Con el paso de las horas, el ruido del rescate cedió paso a un silencio contenido. Equipos de rescate trabajaban sin descanso, mientras la esperanza se sostenía con delicadeza. Cada persona rescatada generaba un rayo de alivio; cada cuerpo recuperado, un golpe seco en el corazón de los que esperaban.

Los hospitales comenzaron a recibir a los heridos, mientras afuera, familias formaban filas en busca de noticias. Listas improvisadas y teléfonos que sonaban sin respuesta ampliaban la angustia. La espera se volvió interminable, una experiencia dolorosa que muchos compartieron.

Días después, el dolor se transformó en un proceso desgarrador: el reconocimiento de los fallecidos. Para muchas familias, recuperar los cuerpos significó enfrentar una verdad cruda. Entre trámites, largas horas y la confirmación final, el deceso se convirtió en duelo tangible.

El 10 de abril, la desesperación ya era audible. Con profundo dolor, familias exigieron respuestas más rápidas para poder dar sepultura a sus seres queridos, denunciando la lentitud del proceso y la desigualdad en el trato recibido.

“Es un abuso lo que están haciendo. Desde el martes estamos aquí y todavía no obtenemos respuesta”, expresó Luis, uno de los afectados. El sentimiento de desesperación se extendía entre aquellos que, incluso después de días, seguían esperando.

Las autoridades confirmaron el fin de las labores de rescate el mismo día. El colapso durante una presentación del merenguero Rubby Pérez dejó más de 230 fallecidos y más de 180 sobrevivientes rescatados, entre los cuales se encontraban dos exjugadores de Grandes Ligas, Octavio Dotel y Tony Blanco.

El Centro de Operaciones de Emergencias (COE), bajo la dirección de Juan Manuel Méndez, destacó la colaboración de más de 22 instituciones en las labores de rescate. Simultáneamente, el Gobierno anunció una investigación para determinar las causas del colapso.

A medida que pasaron los días, el lugar del desastre se convirtió en un espacio de memoria. Flores, velas y fotografías comenzaron a ocupar la “zona cero”, donde familias enteras volvían, no para encontrar respuestas, sino para sentir la cercanía de los seres que habían perdido.

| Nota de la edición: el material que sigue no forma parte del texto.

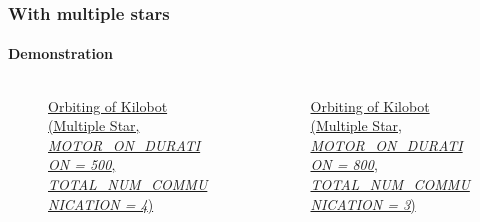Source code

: \begin{frame}
\frametitle{With multiple stars}
\framesubtitle{Demonstration}
\begin{columns}[b]
	\begin{column}{0.5\textwidth}
		\begin{figure}[H]
        	\centering
        	\caption{\href{https://drive.google.com/file/d/1L9QUJOXNgUptjlVbOFi7709xdnPbLLnf/view}{Orbiting of Kilobot (Multiple Star, {\it MOTOR\_ON\_DURATION = 500}, {\it TOTAL\_NUM\_COMMUNICATION = 4})}}
        	\label{fig:planet-mstar-demo-1}
        \end{figure}
	\end{column}
	\begin{column}{0.5\textwidth}	
		\begin{figure}[H]
        	\centering
        	\caption{\href{https://drive.google.com/file/d/1uEPULMZj-hb8SObypaLxKwzrtphcz_XN/view}{Orbiting of Kilobot (Multiple Star, {\it MOTOR\_ON\_DURATION = 800}, {\it TOTAL\_NUM\_COMMUNICATION = 3})}}
        	\label{fig:planet-mstar-demo-2}
        \end{figure}
	\end{column}
\end{columns}
\end{frame}
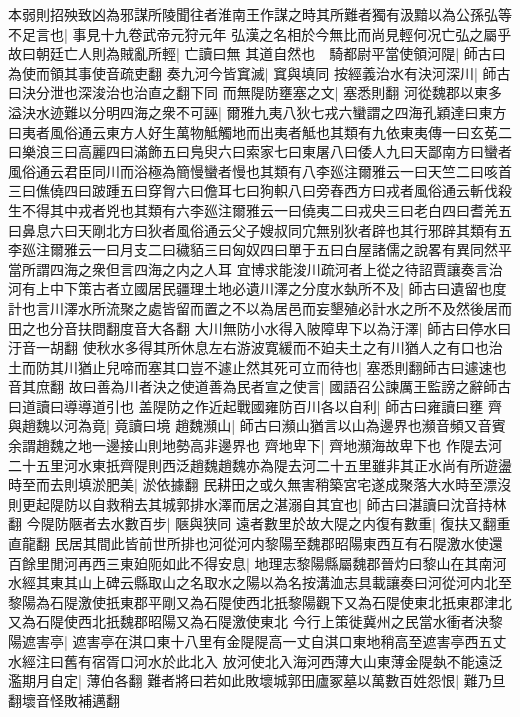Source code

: 本弱則招殃致凶為邪謀所陵聞往者淮南王作謀之時其所難者獨有汲黯以為公孫弘等不足言也|{
	事見十九卷武帝元狩元年}
弘漢之名相於今無比而尚見輕何况亡弘之屬乎故曰朝廷亡人則為賊亂所輕|{
	亡讀曰無}
其道自然也　騎都尉平當使領河隄|{
	師古曰為使而領其事使音疏吏翻}
奏九河今皆窴滅|{
	窴與填同}
按經義治水有決河深川|{
	師古曰決分泄也深浚治也治直之翻下同}
而無隄防壅塞之文|{
	塞悉則翻}
河從魏郡以東多溢決水迹難以分明四海之衆不可誣|{
	爾雅九夷八狄七戎六蠻謂之四海孔穎達曰東方曰夷者風俗通云東方人好生萬物觝觸地而出夷者觝也其類有九依東夷傳一曰玄莬二曰樂浪三曰高麗四曰滿飾五曰鳬臾六曰索家七曰東屠八曰倭人九曰天鄙南方曰蠻者風俗通云君臣同川而浴極為簡慢蠻者慢也其類有八李廵注爾雅云一曰天竺二曰咳首三曰僬僥四曰跛踵五曰穿胷六曰儋耳七曰狗軹八曰旁舂西方曰戎者風俗通云斬伐殺生不得其中戎者兇也其類有六李廵注爾雅云一曰僥夷二曰戎央三曰老白四曰耆羌五曰鼻息六曰天剛北方曰狄者風俗通云父子嫂叔同宂無别狄者辟也其行邪辟其類有五李廵注爾雅云一曰月支二曰穢貊三曰匈奴四曰單于五曰白屋諸儒之說畧有異同然平當所謂四海之衆但言四海之内之人耳}
宜博求能浚川疏河者上從之待詔賈讓奏言治河有上中下策古者立國居民疆理土地必遺川澤之分度水埶所不及|{
	師古曰遺留也度計也言川澤水所流聚之處皆留而置之不以為居邑而妄墾殖必計水之所不及然後居而田之也分音扶問翻度音大各翻}
大川無防小水得入陂障卑下以為汙澤|{
	師古曰停水曰汙音一胡翻}
使秋水多得其所休息左右游波寛緩而不廹夫土之有川猶人之有口也治土而防其川猶止兒啼而塞其口豈不遽止然其死可立而待也|{
	塞悉則翻師古曰遽速也音其庶翻}
故曰善為川者決之使道善為民者宣之使言|{
	國語召公諫厲王監謗之辭師古曰道讀曰導導道引也}
盖隄防之作近起戰國雍防百川各以自利|{
	師古曰雍讀曰壅}
齊與趙魏以河為竟|{
	竟讀曰境}
趙魏瀕山|{
	師古曰瀕山猶言以山為邊界也瀕音頻又音賓余謂趙魏之地一邊接山則地勢高非邊界也}
齊地卑下|{
	齊地瀕海故卑下也}
作隄去河二十五里河水東扺齊隄則西泛趙魏趙魏亦為隄去河二十五里雖非其正水尚有所遊盪時至而去則填淤肥美|{
	淤依據翻}
民耕田之或久無害稍築宮宅遂成聚落大水時至漂沒則更起隄防以自救稍去其城郭排水澤而居之湛溺自其宜也|{
	師古曰湛讀曰沈音持林翻}
今隄防陿者去水數百步|{
	陿與狭同}
遠者數里於故大隄之内復有數重|{
	復扶又翻重直龍翻}
民居其間此皆前世所排也河從河内黎陽至魏郡昭陽東西互有石隄激水使還百餘里閒河再西三東廹阨如此不得安息|{
	地理志黎陽縣屬魏郡晉灼曰黎山在其南河水經其東其山上碑云縣取山之名取水之陽以為名按溝洫志具載讓奏曰河從河内北至黎陽為石隄激使扺東郡平剛又為石隄使西北扺黎陽觀下又為石隄使東北扺東郡津北又為石隄使西北扺魏郡昭陽又為石隄激使東北}
今行上策徙冀州之民當水衝者決黎陽遮害亭|{
	遮害亭在淇口東十八里有金隄隄高一丈自淇口東地稍高至遮害亭西五丈水經注曰舊有宿胥口河水於此北入}
放河使北入海河西薄大山東薄金隄埶不能遠泛濫期月自定|{
	薄伯各翻}
難者將曰若如此敗壞城郭田廬冢墓以萬數百姓怨恨|{
	難乃旦翻壞音怪敗補邁翻}
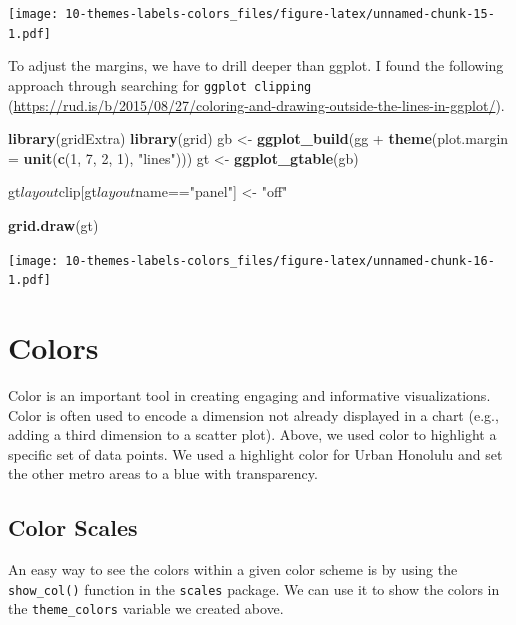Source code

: \documentclass[]{book}
\newenvironment{Shaded}{\begin{snugshade}}{\end{snugshade}}
\newcommand{\KeywordTok}[1]{\textcolor[rgb]{0.13,0.29,0.53}{\textbf{{#1}}}}
\newcommand{\DataTypeTok}[1]{\textcolor[rgb]{0.13,0.29,0.53}{{#1}}}
\newcommand{\DecValTok}[1]{\textcolor[rgb]{0.00,0.00,0.81}{{#1}}}
\newcommand{\StringTok}[1]{\textcolor[rgb]{0.31,0.60,0.02}{{#1}}}
\newcommand{\NormalTok}[1]{{#1}}
\theoremstyle{definition}
\theoremstyle{definition}
\theoremstyle{remark}
\begin{document}
\texttt{[image: 10-themes-labels-colors\_files/figure-latex/unnamed-chunk-15-1.pdf]}

To adjust the margins, we have to drill deeper than ggplot. I found the
following approach through searching for \texttt{ggplot\ clipping}
(\url{https://rud.is/b/2015/08/27/coloring-and-drawing-outside-the-lines-in-ggplot/}).

\begin{Shaded}
\begin{Highlighting}[]
\KeywordTok{library}\NormalTok{(gridExtra)}
\KeywordTok{library}\NormalTok{(grid)}
\NormalTok{gb <-}\StringTok{ }\KeywordTok{ggplot_build}\NormalTok{(gg +}\StringTok{ }\KeywordTok{theme}\NormalTok{(}\DataTypeTok{plot.margin =} \KeywordTok{unit}\NormalTok{(}\KeywordTok{c}\NormalTok{(}\DecValTok{1}\NormalTok{, }\DecValTok{7}\NormalTok{, }\DecValTok{2}\NormalTok{, }\DecValTok{1}\NormalTok{), }\StringTok{"lines"}\NormalTok{)))}
\NormalTok{gt <-}\StringTok{ }\KeywordTok{ggplot_gtable}\NormalTok{(gb)}

\NormalTok{gt$layout$clip[gt$layout$name==}\StringTok{"panel"}\NormalTok{] <-}\StringTok{ "off"}

\KeywordTok{grid.draw}\NormalTok{(gt)}
\end{Highlighting}
\end{Shaded}

\texttt{[image: 10-themes-labels-colors\_files/figure-latex/unnamed-chunk-16-1.pdf]}

\section{Colors}\label{colors}

Color is an important tool in creating engaging and informative
visualizations. Color is often used to encode a dimension not already
displayed in a chart (e.g., adding a third dimension to a scatter plot).
Above, we used color to highlight a specific set of data points. We used
a highlight color for Urban Honolulu and set the other metro areas to a
blue with transparency.

\subsection{Color Scales}\label{color-scales}

An easy way to see the colors within a given color scheme is by using
the \texttt{show\_col()} function in the \texttt{scales} package. We can
use it to show the colors in the \texttt{theme\_colors} variable we
created above.
\end{document}
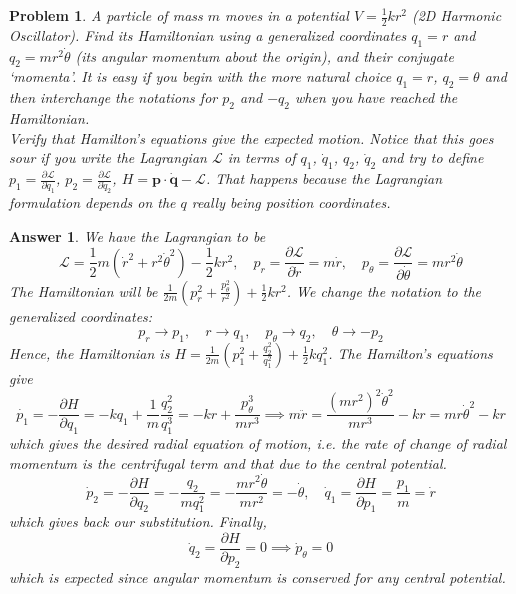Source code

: \documentclass[a4paper]{article}
\newtheorem{ans}{Answer}[section]
\theoremstyle{new}
\newtheorem{qns}{Problem}[section]
\begin{document}
\newpage
\begin{qns}
A particle of mass $m$ moves in a potential $V=\frac{1}{2}kr^2$ (2D Harmonic Oscillator). Find its Hamiltonian using a generalized coordinates $q_1=r$ and $q_2=mr^2\dot{\theta}$ (its angular momentum about the origin), and their conjugate `momenta'. It is easy if you begin with the more natural choice $q_1=r$, $q_2=\theta$ and then interchange the notations for $p_2$ and $-q_2$ when you have reached the Hamiltonian.\\[5pt]
Verify that Hamilton's equations give the expected motion. Notice that this goes sour if you write the Lagrangian $\mathcal{L}$ in terms of $q_1$, $\dot{q}_1$, $q_2$, $\dot{q}_2$ and try to define $p_1=\frac{\partial\mathcal{L}}{\partial\dot{q}_1}$, $p_2=\frac{\partial\mathcal{L}}{\partial\dot{q}_2}$, $H=\mathbf{p}\cdot\mathbf{\dot{q}}-\mathcal{L}$. That happens because the Lagrangian formulation depends on the $q$ really being position coordinates.
\end{qns}
\begin{ans}
We have the Lagrangian to be
$$\mathcal{L}=\frac{1}{2}m(\dot{r}^2+r^2\dot{\theta}^2)-\frac{1}{2}kr^2,\quad p_r=\frac{\partial\mathcal{L}}{\partial\dot{r}}=m\dot{r},\quad p_\theta=\frac{\partial\mathcal{L}}{\partial\dot{\theta}}=mr^2\dot{\theta}$$
The Hamiltonian will be $\frac{1}{2m}(p_r^2+\frac{p_\theta^2}{r^2})+\frac{1}{2}kr^2$. We change the notation to the generalized coordinates:
$$p_r\rightarrow p_1,\quad r\rightarrow q_1,\quad p_\theta\rightarrow q_2,\quad\theta\rightarrow -p_2$$
Hence, the Hamiltonian is $H=\frac{1}{2m}(p_1^2+\frac{q_2^2}{q_1^2})+\frac{1}{2}kq_1^2$. The Hamilton's equations give
$$\dot{p_1}=-\frac{\partial H}{\partial q_1}=-kq_1+\frac{1}{m}\frac{q_2^2}{q_1^3}=-kr+\frac{p_\theta^3}{mr^3}\implies m\ddot{r}=\frac{(mr^2)^2\dot{\theta}^2}{mr^3}-kr=mr\dot{\theta}^2-kr$$
which gives the desired radial equation of motion, i.e. the rate of change of radial momentum is the centrifugal term and that due to the central potential.
$$\dot{p}_2=-\frac{\partial H}{\partial q_2}=-\frac{q_2}{mq_1^2}=-\frac{mr^2\dot{\theta}}{mr^2}=-\dot{\theta},\quad\dot{q}_1=\frac{\partial H}{\partial p_1}=\frac{p_1}{m}=\dot{r}$$
which gives back our substitution. Finally,
$$\dot{q}_2=\frac{\partial H}{\partial p_2}=0\implies\dot{p}_\theta=0$$
which is expected since angular momentum is conserved for any central potential.
\end{ans}
\end{document}
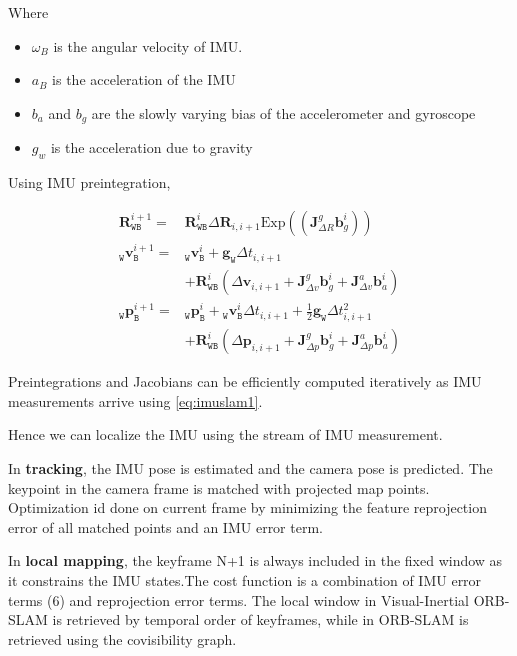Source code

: Where
\begin{itemize}
	\item ${\omega }_{B}$ is the angular velocity of IMU.
	\item ${a}_{B}$ is the acceleration of the IMU
	\item $b_a$ and $b_g$ are the slowly varying bias of the accelerometer and gyroscope
	\item $g_w$ is the acceleration due to gravity
\end{itemize}

Using IMU preintegration, 

\begin{align} \label{eq:imuslam1} \mathbf {R}^{i+1}_\mathtt {WB} = & \mathbf {R}^{i}_\mathtt {WB} \Delta \mathbf {R}_{i,i+1} \text{Exp}\left(\left(\mathbf {J}^g_{\Delta R}\mathbf {b}^i_g\right)\right) \nonumber\\ _\mathtt {W}\mathbf {v}^{i+1}_\mathtt {B} = & {_\mathtt {W}\mathbf {v}^{i}_\mathtt {B}} + \mathbf {g}_\mathtt {W} \Delta t_{i,i+1} \nonumber\\ &+ \mathbf {R}^{i}_\mathtt {WB} \left(\Delta \mathbf {v}_{i,i+1} + \mathbf {J}^g_{\Delta v} \mathbf {b}^i_g + \mathbf {J}^a_{\Delta v} \mathbf {b}^i_a\right) \nonumber\\ _\mathtt {W}\mathbf {p}^{i+1}_\mathtt {B} = & {_\mathtt {W}\mathbf {p}^{i}_\mathtt {B}} + {_\mathtt {W}\mathbf {v}^{i}_\mathtt {B}} \Delta t_{i,i+1} + \frac{1}{2}\mathbf {g}_\mathtt {W} \Delta t^2_{i,i+1} \nonumber\\ & + \mathbf {R}^{i}_\mathtt {WB} \left(\Delta \mathbf {p}_{i,i+1} + \mathbf {J}^g_{\Delta p} \mathbf {b}^i_g + \mathbf {J}^a_{\Delta p} \mathbf {b}^i_a\right) \end{align}

Preintegrations and Jacobians can be efficiently computed iteratively as IMU measurements arrive using \ref{eq:imuslam1}.

Hence we can localize the IMU using the stream of IMU measurement.

In \textbf{tracking}, the IMU pose is estimated and the camera pose is predicted. The keypoint in the camera frame is matched with projected map points. Optimization id done on current frame by minimizing the feature reprojection error of all matched points and an IMU error term. 

In \textbf{local mapping}, the keyframe N+1 is always included in the fixed window as it constrains the IMU states.The cost function is a combination of IMU error terms (6) and reprojection error terms. The local window in Visual-Inertial ORB-SLAM is retrieved by temporal order of keyframes, while in ORB-SLAM is retrieved using the covisibility graph.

Las visitas se convirtieron en un ritual: madres hablando en voz baja, padres en silencio reflexionando sobre el pasado, amigos compartiendo anécdotas entre lágrimas. Cada historia personal representaba una vida interrumpida.

El dolor no se disipó con el tiempo. La angustia persistió en los procesos judiciales, en las interrogantes sin respuesta, y en la sensación de que la vida no volvería a ser la misma. Aquellos que estaban presentes y cubrieron la tragedia llevaban también el peso emocional de lo vivido.

Sin embargo, en medio de la tristeza, emergió la solidaridad. La respuesta solidaria del pueblo dominicano fue un reflejo de unión: donaciones de sangre, cadenas de oración y apoyo a las familias. Fue un abrazo colectivo contra uno de los momentos más oscuros del país.

Hoy, a un año del colapso, el recuerdo está vivo. No solo rememora lo ocurrido, sino también todo lo que sucedió después: la espera, el duelo compartido y la resistencia emocional de una comunidad unida.

Porque el Jet Set ya no es simplemente un lugar. Es una memoria. Es ausencia. Y, sobre todo, es una historia que el país sigue sin concluir de contar.

La tragedia del Jet Set: un año de memoria y duelo

  • El colapso ocurrió el 8 de abril de 2025 durante una celebración.
  • Más de 230 víctimas y más de 180 sobrevivientes.
  • El COE coordinó rescates con más de 22 instituciones.
  • La comunidad mostró solidaridad ante la tragedia.